Required action = Word for word, return each entry that follows, with every image removed.

Data for analysis =

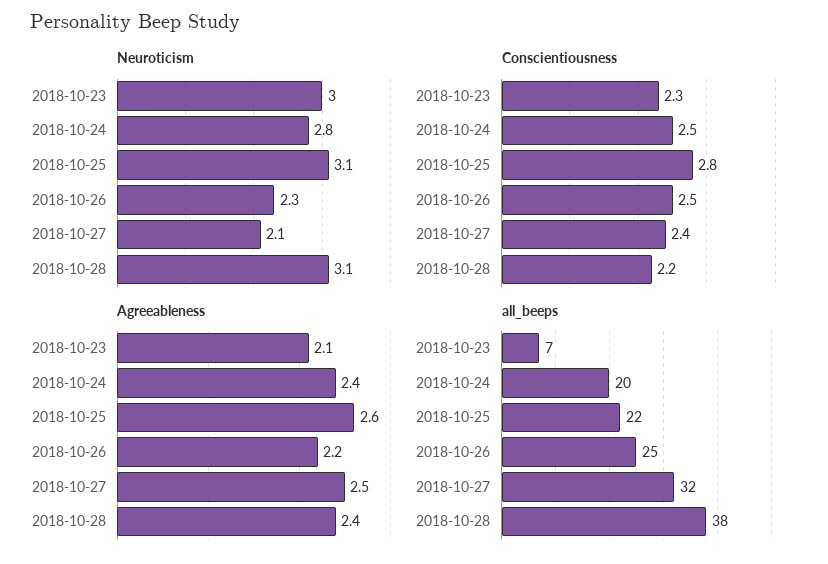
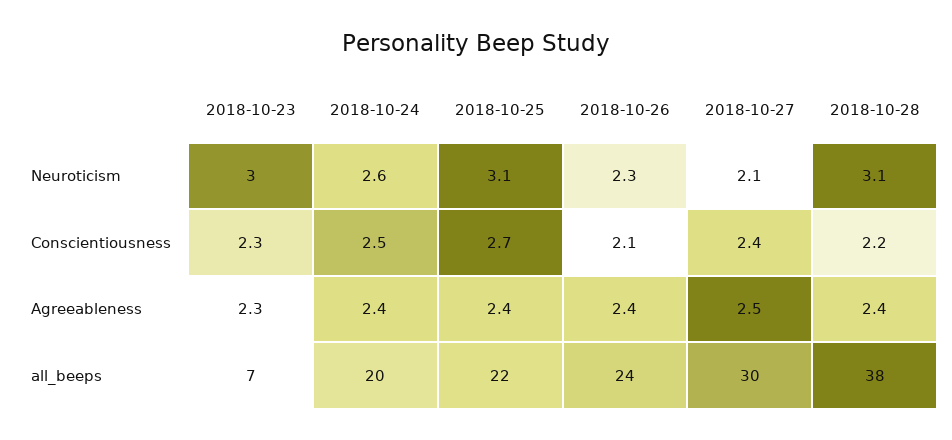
Neuroticism, 2018-10-24: 2.8 -> 2.6
Conscientiousness, 2018-10-25: 2.8 -> 2.7
Conscientiousness, 2018-10-26: 2.5 -> 2.1
Agreeableness, 2018-10-23: 2.1 -> 2.3
Agreeableness, 2018-10-25: 2.6 -> 2.4
Agreeableness, 2018-10-26: 2.2 -> 2.4
all_beeps, 2018-10-26: 25 -> 24
all_beeps, 2018-10-27: 32 -> 30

Task solution =
Neuroticism, 2018-10-24: 2.8 -> 2.6
Conscientiousness, 2018-10-25: 2.8 -> 2.7
Conscientiousness, 2018-10-26: 2.5 -> 2.1
Agreeableness, 2018-10-23: 2.1 -> 2.3
Agreeableness, 2018-10-25: 2.6 -> 2.4
Agreeableness, 2018-10-26: 2.2 -> 2.4
all_beeps, 2018-10-26: 25 -> 24
all_beeps, 2018-10-27: 32 -> 30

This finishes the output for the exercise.